-------- Information supplied --------

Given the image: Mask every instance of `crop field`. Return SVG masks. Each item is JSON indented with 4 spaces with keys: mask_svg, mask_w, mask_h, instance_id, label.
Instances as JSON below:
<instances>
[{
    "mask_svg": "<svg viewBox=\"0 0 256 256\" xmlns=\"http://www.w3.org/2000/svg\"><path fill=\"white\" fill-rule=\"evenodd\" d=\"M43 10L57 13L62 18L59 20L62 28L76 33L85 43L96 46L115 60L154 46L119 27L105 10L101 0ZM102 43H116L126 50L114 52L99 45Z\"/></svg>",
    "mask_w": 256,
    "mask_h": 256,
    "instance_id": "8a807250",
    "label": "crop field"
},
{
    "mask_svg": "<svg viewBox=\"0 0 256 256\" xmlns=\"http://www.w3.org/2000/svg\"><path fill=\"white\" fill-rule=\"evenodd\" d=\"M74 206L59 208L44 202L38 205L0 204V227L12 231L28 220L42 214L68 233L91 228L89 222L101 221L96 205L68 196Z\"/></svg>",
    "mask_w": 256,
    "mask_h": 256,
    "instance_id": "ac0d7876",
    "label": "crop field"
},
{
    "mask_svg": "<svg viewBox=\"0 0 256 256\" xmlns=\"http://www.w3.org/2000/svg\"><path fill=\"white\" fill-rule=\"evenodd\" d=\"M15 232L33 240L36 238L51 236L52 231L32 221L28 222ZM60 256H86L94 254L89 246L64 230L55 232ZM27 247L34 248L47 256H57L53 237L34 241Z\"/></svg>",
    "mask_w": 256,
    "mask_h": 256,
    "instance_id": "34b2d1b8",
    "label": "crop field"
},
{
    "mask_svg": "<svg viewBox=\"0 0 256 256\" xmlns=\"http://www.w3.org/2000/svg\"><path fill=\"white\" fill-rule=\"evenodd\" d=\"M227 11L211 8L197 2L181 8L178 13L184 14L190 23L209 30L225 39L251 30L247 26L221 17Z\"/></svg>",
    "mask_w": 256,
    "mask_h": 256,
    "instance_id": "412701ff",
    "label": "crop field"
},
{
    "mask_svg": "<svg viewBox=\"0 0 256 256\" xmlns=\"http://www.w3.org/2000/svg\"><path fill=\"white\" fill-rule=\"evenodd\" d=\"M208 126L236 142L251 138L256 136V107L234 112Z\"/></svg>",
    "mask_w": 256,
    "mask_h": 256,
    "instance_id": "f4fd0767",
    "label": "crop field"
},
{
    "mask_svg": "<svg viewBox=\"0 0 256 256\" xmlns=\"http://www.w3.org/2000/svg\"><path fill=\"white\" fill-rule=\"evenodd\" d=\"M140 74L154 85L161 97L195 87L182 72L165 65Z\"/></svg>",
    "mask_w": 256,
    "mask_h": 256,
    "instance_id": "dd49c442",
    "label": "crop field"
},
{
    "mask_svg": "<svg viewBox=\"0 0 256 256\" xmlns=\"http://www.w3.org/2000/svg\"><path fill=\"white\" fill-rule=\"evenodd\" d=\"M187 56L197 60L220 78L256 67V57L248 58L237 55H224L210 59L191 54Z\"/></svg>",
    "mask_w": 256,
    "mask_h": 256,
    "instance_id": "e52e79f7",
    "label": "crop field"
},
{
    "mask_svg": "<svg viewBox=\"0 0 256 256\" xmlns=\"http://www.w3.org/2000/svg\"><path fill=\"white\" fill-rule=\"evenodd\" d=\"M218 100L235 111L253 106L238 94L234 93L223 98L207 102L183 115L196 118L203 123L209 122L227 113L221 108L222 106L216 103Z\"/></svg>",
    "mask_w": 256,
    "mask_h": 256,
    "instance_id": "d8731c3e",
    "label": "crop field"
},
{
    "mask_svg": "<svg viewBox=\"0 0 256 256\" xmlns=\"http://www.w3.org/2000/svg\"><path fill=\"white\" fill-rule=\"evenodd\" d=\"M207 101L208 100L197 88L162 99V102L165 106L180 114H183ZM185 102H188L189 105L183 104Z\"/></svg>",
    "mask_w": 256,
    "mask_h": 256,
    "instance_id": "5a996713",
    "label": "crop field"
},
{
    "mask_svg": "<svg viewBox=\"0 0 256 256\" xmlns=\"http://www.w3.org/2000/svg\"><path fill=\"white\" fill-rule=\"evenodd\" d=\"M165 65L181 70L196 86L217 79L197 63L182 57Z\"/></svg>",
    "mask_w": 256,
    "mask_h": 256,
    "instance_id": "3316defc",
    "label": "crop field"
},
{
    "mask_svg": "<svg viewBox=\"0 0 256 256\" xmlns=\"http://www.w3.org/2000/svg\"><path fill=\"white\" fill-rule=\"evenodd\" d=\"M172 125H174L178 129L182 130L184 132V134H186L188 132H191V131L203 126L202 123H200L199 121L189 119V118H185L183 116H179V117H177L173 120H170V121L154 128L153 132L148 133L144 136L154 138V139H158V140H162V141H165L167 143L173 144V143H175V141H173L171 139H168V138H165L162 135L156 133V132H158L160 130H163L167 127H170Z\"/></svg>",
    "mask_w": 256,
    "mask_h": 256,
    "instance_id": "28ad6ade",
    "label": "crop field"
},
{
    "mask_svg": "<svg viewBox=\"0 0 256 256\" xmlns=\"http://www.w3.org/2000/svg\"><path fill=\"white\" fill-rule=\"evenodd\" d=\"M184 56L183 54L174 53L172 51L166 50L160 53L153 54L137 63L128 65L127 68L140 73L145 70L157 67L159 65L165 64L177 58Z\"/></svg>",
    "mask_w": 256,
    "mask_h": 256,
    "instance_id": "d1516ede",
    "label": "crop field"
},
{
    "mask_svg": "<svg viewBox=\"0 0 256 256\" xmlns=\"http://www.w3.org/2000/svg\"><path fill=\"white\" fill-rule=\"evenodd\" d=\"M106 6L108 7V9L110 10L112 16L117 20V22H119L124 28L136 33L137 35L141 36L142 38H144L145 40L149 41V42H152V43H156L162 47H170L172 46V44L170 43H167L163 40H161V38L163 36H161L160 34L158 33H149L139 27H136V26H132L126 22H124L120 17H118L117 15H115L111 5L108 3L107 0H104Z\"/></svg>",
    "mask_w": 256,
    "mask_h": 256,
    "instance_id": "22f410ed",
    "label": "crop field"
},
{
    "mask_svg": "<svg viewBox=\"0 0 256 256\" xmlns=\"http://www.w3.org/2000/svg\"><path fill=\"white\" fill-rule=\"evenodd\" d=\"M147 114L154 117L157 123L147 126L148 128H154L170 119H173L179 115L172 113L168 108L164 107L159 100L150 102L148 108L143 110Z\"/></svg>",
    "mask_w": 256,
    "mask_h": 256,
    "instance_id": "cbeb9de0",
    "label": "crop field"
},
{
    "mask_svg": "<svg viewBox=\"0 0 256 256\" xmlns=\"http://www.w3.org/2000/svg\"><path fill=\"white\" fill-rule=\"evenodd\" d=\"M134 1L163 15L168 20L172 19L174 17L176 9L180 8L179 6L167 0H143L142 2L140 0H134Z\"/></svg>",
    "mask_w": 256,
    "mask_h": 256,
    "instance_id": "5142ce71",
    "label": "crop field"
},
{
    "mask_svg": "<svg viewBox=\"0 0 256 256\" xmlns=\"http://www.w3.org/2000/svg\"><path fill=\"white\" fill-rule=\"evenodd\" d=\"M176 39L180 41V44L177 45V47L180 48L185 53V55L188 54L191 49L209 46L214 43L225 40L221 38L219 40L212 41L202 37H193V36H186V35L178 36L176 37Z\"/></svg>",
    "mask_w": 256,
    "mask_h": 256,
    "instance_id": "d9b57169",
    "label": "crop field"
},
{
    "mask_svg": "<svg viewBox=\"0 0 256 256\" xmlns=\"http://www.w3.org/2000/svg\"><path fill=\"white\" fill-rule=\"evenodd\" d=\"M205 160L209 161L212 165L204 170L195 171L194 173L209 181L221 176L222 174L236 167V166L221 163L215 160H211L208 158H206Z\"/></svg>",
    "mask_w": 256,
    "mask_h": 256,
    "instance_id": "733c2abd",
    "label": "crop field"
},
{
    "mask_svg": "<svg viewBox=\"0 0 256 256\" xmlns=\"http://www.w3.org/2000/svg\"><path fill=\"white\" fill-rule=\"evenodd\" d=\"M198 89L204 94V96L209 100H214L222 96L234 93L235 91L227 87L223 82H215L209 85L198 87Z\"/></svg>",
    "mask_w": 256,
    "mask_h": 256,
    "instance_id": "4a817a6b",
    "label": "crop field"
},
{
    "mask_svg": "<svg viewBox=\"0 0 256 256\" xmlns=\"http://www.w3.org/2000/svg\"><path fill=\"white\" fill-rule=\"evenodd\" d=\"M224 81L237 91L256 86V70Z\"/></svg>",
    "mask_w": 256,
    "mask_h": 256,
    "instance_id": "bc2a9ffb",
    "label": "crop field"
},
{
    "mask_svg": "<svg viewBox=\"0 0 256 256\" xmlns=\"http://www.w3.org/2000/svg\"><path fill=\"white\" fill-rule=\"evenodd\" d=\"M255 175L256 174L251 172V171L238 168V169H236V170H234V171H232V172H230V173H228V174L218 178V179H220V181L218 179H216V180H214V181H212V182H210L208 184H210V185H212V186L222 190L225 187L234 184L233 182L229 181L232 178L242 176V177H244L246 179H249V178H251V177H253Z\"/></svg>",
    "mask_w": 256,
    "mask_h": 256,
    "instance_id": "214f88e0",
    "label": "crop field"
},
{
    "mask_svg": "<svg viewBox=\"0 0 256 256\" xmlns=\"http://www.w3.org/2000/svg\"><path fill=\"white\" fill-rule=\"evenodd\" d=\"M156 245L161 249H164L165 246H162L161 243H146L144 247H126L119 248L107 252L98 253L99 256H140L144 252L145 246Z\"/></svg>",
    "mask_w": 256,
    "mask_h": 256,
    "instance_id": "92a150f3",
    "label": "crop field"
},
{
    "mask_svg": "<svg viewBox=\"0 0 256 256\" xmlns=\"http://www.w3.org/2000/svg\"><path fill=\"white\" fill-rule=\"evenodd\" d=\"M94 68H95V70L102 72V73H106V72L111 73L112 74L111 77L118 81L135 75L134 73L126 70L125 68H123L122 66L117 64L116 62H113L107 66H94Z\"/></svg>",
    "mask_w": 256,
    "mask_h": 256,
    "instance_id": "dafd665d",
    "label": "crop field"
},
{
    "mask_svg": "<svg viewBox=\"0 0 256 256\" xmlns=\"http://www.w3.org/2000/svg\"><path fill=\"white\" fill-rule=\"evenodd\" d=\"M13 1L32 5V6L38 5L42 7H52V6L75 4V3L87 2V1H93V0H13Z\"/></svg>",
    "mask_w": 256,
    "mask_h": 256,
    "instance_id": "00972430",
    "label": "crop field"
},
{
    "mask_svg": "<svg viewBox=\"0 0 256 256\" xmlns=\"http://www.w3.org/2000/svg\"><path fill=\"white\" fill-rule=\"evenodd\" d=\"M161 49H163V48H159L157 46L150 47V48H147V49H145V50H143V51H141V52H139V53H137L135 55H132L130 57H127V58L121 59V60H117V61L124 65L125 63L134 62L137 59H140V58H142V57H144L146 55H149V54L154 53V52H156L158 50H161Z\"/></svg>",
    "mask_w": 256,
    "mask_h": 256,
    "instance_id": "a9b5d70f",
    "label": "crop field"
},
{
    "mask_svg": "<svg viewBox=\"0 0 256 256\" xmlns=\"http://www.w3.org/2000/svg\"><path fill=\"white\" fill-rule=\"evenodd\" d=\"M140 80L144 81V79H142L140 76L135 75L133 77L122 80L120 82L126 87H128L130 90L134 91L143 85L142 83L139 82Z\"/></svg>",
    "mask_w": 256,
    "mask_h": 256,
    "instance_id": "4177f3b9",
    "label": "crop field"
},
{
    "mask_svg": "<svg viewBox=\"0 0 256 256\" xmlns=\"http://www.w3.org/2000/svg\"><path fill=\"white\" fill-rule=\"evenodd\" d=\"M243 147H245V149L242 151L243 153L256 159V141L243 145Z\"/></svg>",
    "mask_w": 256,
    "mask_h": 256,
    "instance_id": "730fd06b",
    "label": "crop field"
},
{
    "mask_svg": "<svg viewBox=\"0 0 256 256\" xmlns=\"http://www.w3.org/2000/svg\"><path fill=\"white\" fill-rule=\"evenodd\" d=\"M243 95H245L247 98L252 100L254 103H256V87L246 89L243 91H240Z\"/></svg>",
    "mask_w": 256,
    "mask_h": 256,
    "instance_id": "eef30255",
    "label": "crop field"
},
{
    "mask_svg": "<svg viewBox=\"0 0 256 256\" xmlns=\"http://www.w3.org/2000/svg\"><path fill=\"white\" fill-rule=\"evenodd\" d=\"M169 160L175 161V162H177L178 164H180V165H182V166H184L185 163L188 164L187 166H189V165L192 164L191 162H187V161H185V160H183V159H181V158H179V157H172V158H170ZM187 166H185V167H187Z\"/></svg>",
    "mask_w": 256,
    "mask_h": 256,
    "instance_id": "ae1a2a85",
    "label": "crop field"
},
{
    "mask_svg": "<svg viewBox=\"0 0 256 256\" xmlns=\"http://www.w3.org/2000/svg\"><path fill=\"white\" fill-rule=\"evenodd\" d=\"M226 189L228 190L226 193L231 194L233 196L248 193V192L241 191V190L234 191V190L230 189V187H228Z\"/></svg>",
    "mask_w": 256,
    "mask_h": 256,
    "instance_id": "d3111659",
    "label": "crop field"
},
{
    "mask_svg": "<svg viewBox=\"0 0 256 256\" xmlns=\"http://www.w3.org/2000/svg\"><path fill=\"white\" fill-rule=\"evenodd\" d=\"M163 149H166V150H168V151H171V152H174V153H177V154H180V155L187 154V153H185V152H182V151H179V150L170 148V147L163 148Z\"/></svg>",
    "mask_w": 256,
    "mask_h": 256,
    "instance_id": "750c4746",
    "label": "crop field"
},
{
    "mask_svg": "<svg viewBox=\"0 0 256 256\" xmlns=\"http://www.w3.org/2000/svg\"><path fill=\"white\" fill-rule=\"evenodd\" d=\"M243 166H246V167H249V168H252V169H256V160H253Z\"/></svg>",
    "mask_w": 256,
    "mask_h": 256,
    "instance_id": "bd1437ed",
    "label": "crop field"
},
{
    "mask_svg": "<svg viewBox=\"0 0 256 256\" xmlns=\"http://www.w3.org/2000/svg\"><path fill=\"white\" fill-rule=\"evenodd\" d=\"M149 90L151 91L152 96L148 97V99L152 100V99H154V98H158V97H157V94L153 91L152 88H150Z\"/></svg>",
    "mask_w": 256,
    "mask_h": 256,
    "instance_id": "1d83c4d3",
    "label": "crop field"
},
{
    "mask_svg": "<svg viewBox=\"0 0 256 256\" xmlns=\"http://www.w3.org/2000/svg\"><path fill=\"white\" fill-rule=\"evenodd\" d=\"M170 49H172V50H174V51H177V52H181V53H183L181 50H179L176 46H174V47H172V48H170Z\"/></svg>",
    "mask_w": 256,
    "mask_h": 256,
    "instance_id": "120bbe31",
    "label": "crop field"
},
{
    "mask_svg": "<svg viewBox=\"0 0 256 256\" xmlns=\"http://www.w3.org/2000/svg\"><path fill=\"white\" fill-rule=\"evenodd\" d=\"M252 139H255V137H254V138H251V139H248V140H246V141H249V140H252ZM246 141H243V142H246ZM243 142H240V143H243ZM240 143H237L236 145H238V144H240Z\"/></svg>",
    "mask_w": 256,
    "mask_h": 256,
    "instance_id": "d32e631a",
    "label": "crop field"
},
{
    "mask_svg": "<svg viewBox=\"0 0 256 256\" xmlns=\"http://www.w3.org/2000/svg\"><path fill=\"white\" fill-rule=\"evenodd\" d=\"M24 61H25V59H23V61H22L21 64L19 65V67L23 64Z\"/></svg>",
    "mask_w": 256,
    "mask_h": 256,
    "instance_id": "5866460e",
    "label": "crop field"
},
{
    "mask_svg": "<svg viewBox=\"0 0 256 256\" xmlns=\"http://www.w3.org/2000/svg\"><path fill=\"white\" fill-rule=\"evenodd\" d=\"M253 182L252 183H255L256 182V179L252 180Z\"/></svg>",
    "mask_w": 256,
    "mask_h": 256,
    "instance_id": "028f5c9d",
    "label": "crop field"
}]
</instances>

--------

### Given instruction:
Return every line of the material that contains the string "JSON", with case counting.

### Reply to the exercise:
Given the image: Mask every instance of `crop field`. Return SVG masks. Each item is JSON indented with 4 spaces with keys: mask_svg, mask_w, mask_h, instance_id, label.
Instances as JSON below:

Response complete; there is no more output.